Dans la foulée, Bakou a dénoncé une atteinte à son territoire et a convoqué l’ambassadeur d’Iran pour lui remettre une note de protestation. Les autorités azerbaïdjanaises ont réclamé des explications rapides, tout en affirmant se réserver le droit de prendre des mesures de riposte après cet incident.

Téhéran rejette les accusations et évoque une provocation

La version iranienne diffère toutefois totalement de celle avancée par Bakou. Le 6 mars, l’ambassadeur d’Iran en Russie, Kazem Jalali, a affirmé que Téhéran n’avait mené aucune frappe contre le territoire azerbaïdjanais. Il a assuré qu’il n’y avait aucune raison pour l’Iran de viser le Nakhitchevan.

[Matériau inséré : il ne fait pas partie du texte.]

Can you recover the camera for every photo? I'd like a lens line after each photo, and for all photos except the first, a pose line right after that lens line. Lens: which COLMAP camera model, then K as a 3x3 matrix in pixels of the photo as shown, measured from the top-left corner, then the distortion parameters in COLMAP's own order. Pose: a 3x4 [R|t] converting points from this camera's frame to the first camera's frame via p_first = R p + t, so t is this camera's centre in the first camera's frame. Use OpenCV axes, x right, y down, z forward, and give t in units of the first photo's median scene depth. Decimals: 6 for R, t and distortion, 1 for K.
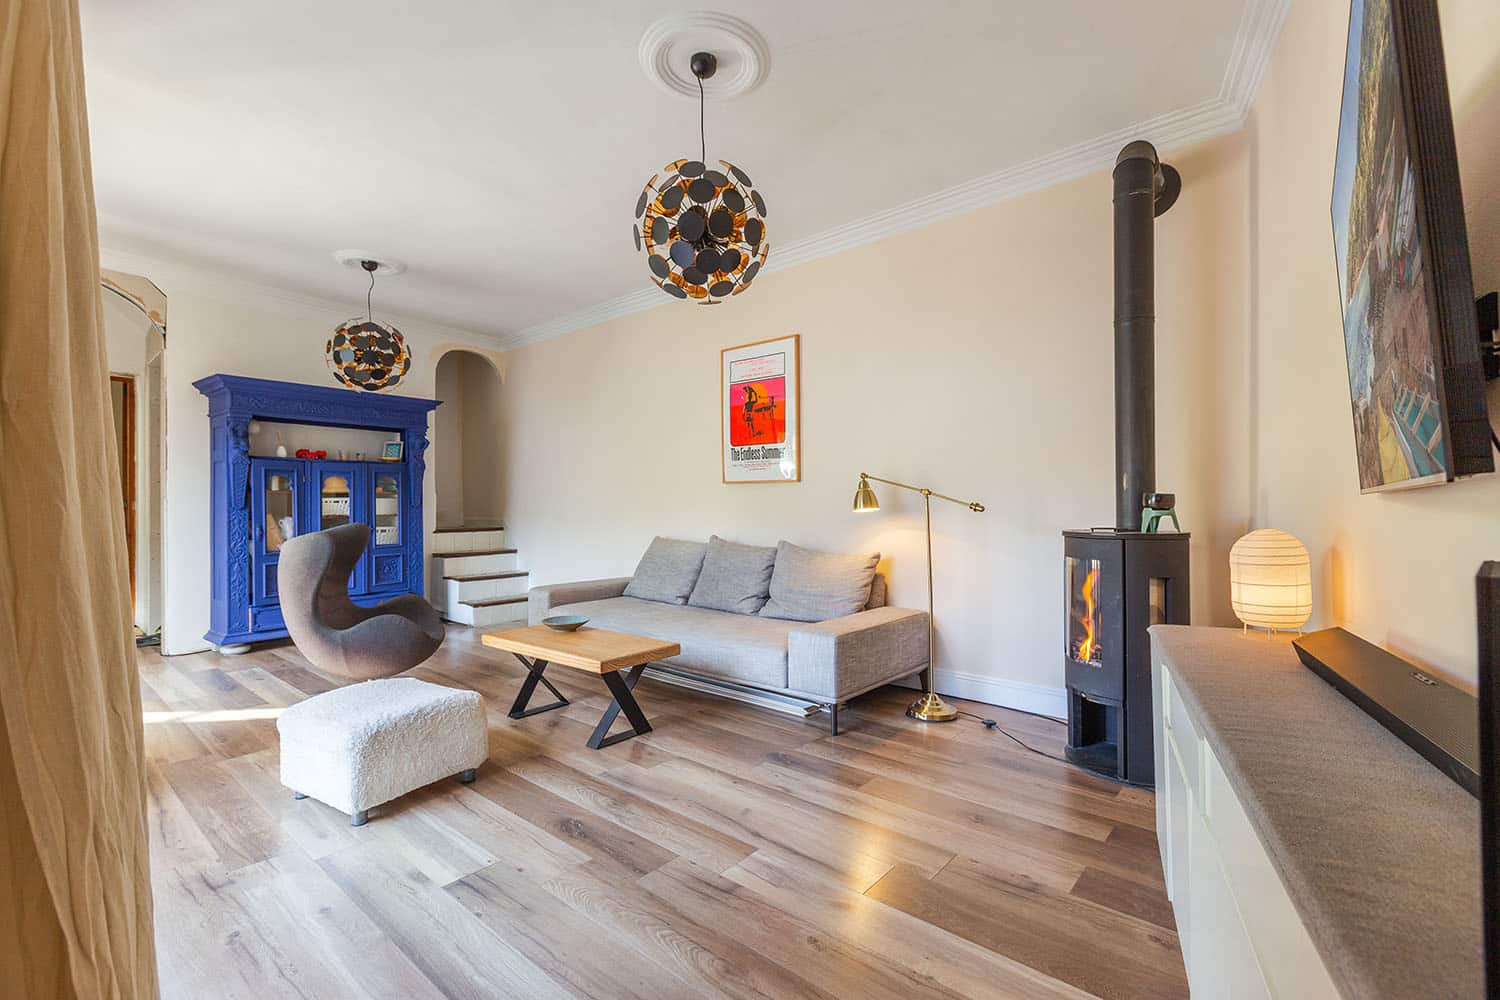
lens RADIAL K [[671.0, 0, 750.0], [0, 671.0, 500.0], [0, 0, 1]] dist [-0.001354, -0.000155]
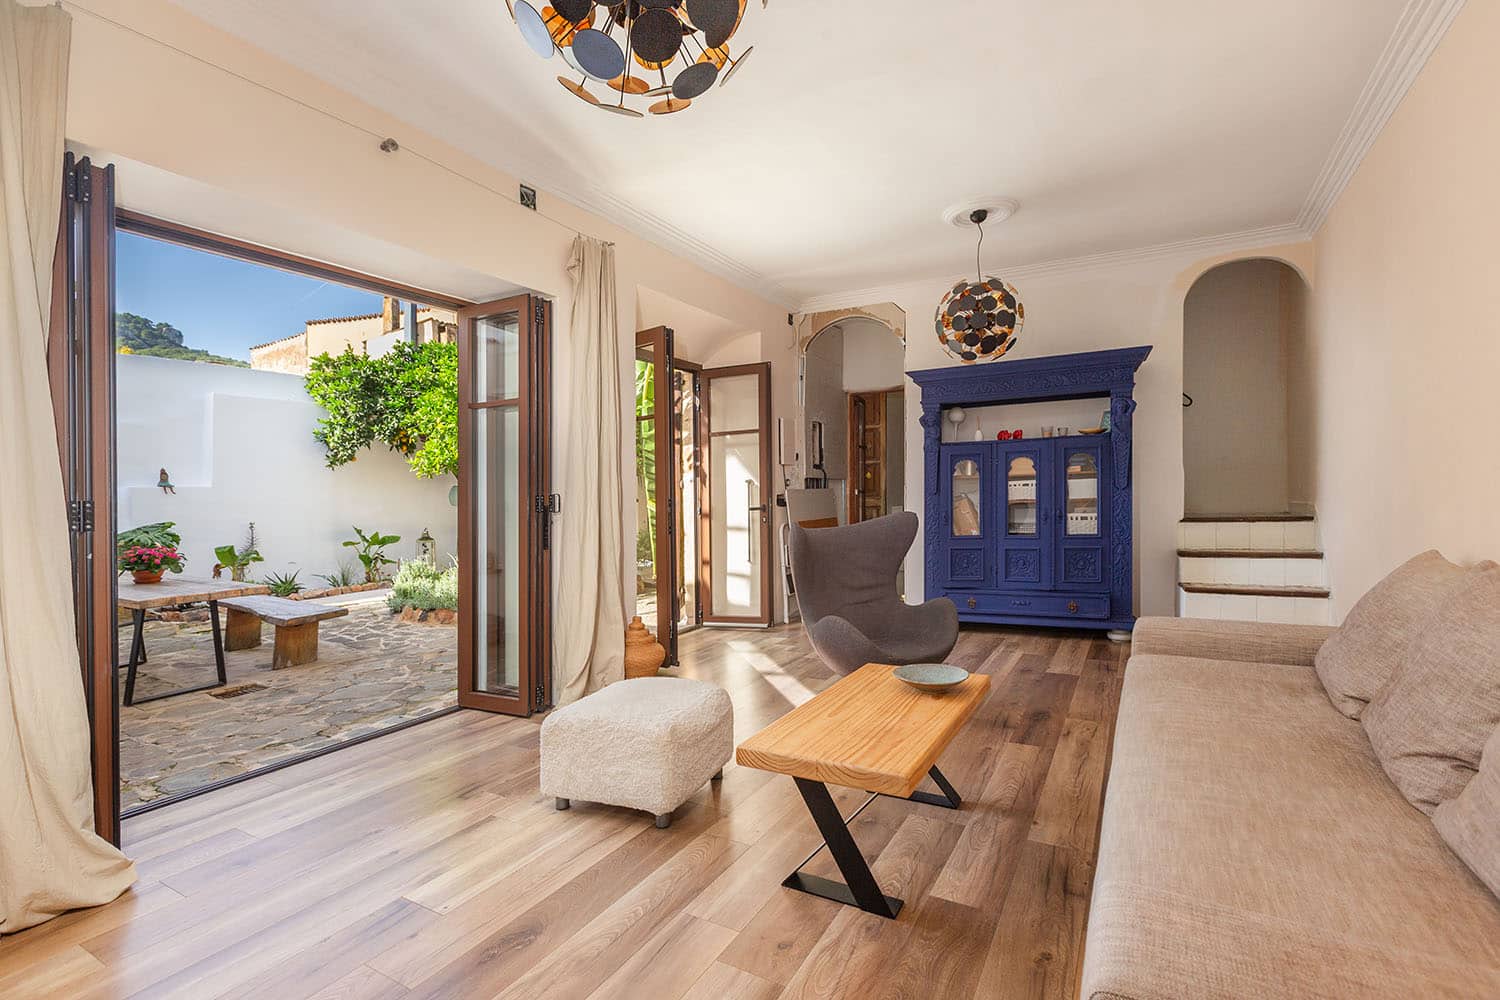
lens RADIAL K [[671.0, 0, 750.0], [0, 671.0, 500.0], [0, 0, 1]] dist [-0.001354, -0.000155]
pose [[0.170987, 0.001439, -0.985272, 0.230742], [0.035812, 0.999329, 0.007675, 0.002734], [0.984622, -0.036597, 0.170821, 0.524603]]
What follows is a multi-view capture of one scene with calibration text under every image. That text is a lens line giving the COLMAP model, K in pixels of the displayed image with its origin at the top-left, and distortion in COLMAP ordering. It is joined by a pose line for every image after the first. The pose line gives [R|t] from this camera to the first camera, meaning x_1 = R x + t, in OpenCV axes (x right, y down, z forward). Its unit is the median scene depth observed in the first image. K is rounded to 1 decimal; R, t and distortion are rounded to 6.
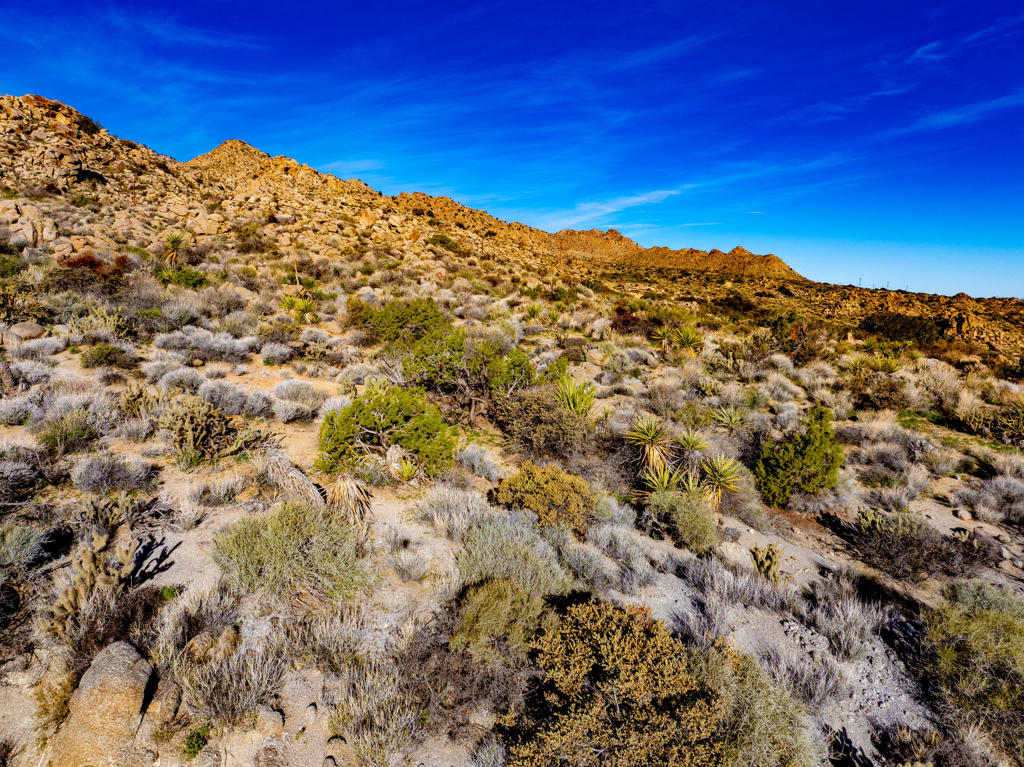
lens RADIAL K [[723.5, 0, 511.5], [0, 723.5, 383.7], [0, 0, 1]] dist [-0.031107, 0.005135]
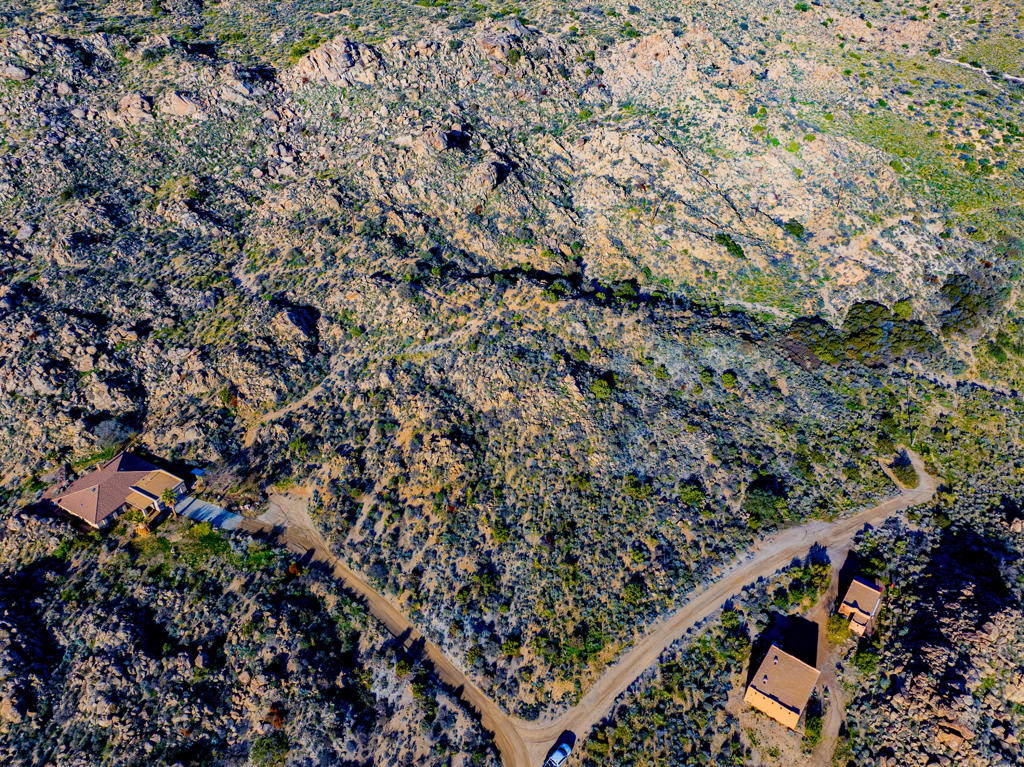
lens RADIAL K [[723.5, 0, 512.6], [0, 723.5, 383.1], [0, 0, 1]] dist [-0.031107, 0.005135]
pose [[0.832720, 0.321584, -0.450734, 0.281476], [-0.068646, 0.867728, 0.492276, -0.515149], [0.549422, -0.378987, 0.744650, -0.346008]]
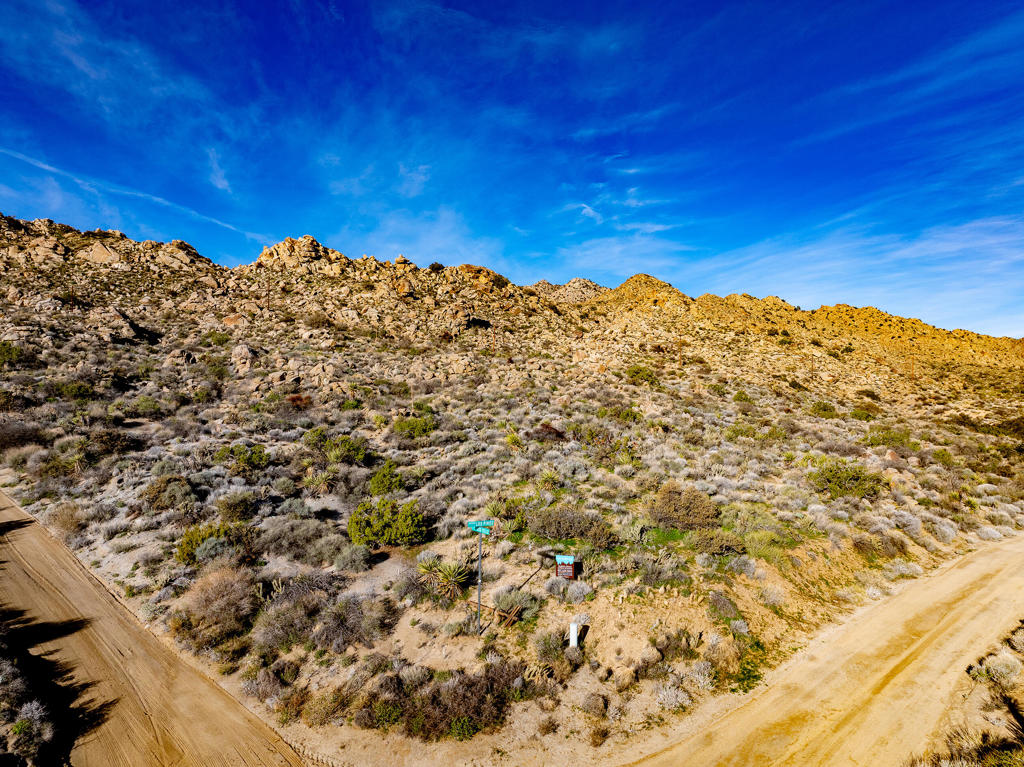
lens RADIAL K [[723.5, 0, 512.0], [0, 723.5, 385.5], [0, 0, 1]] dist [-0.031107, 0.005135]
pose [[0.833883, -0.013940, -0.551765, 0.163795], [-0.071779, 0.988452, -0.133453, 0.003887], [0.547254, 0.150889, 0.823253, -0.060632]]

Le diplomate a également évoqué une possible provocation extérieure. Selon lui, Israël chercherait à entraîner l’Iran dans une confrontation avec d’autres pays, y compris par des opérations destinées à rejeter la responsabilité sur Téhéran. L’état-major iranien a lui aussi rejeté toute implication et attribué l’incident à Israël.

Cette lecture s’inscrit dans la ligne défendue par les autorités iraniennes depuis le début de l’escalade régionale. Téhéran soutient que toutes ses opérations visent ses adversaires directs, et non les pays voisins. Dans cette logique, l’épisode du Nakhitchevan apparaît, du point de vue iranien, comme une tentative de détériorer les relations avec Bakou et d’élargir encore la crise.

Bakou durcit sa position sur fond d’escalade régionale

Face à cet épisode, les autorités azerbaïdjanaises ont adopté un ton particulièrement ferme. Le président azerbaïdjanais, Ilham Aliev, a dénoncé un « acte terroriste » ainsi qu’une agression injustifiée, en exigeant des explications et des excuses de la part de l’Iran. Dans le même temps, les forces armées, les gardes-frontières et les unités spéciales ont été placés en « mobilisation numéro 1 », c’est-à-dire en état d’alerte maximale, avec rappel des réservistes et déploiement sur les positions de combat.

Bakou a également engagé des démarches sur le plan international après l’attaque contre l’aéroport. Un rapport préliminaire a été transmis à l’Organisation de l’aviation civile internationale, tandis que le chef de la diplomatie azerbaïdjanaise a indiqué que l’Iran avait promis une enquête approfondie. Les autorités azerbaïdjanaises disent désormais attendre les résultats.

L’incident intervient dans un contexte régional déjà extrêmement tendu. Depuis le début des frappes américaines et israéliennes contre l’Iran le 28 février, Téhéran mène des représailles contre Israël et contre des installations militaires américaines dans la région. Dans ce contexte, la version iranienne présente l’affaire du Nakhitchevan non comme une attaque délibérée contre un voisin, mais comme une manœuvre destinée à ouvrir un nouveau front contre la République islamique.